== What is being asked ==
Starting at the line that has "pose: elev=323.4 azim=320.0" and continuing through the last line of the data, rewrite those lines with "roll" changed to "bank" and nothing else altered.

# Entries shown start

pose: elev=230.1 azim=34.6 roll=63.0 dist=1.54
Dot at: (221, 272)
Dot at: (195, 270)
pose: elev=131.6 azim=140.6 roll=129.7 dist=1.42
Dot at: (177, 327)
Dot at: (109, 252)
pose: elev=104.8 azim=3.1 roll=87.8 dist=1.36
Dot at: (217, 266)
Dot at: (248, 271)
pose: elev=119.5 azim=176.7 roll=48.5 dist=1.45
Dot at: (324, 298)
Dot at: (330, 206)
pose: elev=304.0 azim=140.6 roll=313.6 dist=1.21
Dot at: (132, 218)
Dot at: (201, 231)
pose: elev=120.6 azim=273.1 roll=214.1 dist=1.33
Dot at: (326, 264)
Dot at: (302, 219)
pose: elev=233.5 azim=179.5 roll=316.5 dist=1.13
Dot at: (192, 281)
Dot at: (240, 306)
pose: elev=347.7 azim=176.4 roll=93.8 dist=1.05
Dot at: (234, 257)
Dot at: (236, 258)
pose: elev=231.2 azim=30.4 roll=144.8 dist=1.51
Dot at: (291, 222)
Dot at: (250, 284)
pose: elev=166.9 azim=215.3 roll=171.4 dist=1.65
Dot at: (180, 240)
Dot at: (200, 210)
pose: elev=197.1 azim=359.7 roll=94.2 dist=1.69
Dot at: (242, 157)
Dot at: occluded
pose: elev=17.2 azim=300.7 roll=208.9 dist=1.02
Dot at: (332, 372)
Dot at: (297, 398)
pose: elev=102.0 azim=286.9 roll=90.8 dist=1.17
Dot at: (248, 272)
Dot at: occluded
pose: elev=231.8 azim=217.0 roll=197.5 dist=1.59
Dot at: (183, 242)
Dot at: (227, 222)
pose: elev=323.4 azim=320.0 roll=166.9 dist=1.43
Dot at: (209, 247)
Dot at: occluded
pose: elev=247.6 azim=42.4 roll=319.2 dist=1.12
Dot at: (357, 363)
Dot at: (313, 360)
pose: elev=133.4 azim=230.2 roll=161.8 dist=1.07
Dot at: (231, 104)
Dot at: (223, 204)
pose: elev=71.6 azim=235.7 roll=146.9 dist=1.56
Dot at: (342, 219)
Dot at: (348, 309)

# Entries shown end

== The completed task ==
pose: elev=323.4 azim=320.0 bank=166.9 dist=1.43
Dot at: (209, 247)
Dot at: occluded
pose: elev=247.6 azim=42.4 bank=319.2 dist=1.12
Dot at: (357, 363)
Dot at: (313, 360)
pose: elev=133.4 azim=230.2 bank=161.8 dist=1.07
Dot at: (231, 104)
Dot at: (223, 204)
pose: elev=71.6 azim=235.7 bank=146.9 dist=1.56
Dot at: (342, 219)
Dot at: (348, 309)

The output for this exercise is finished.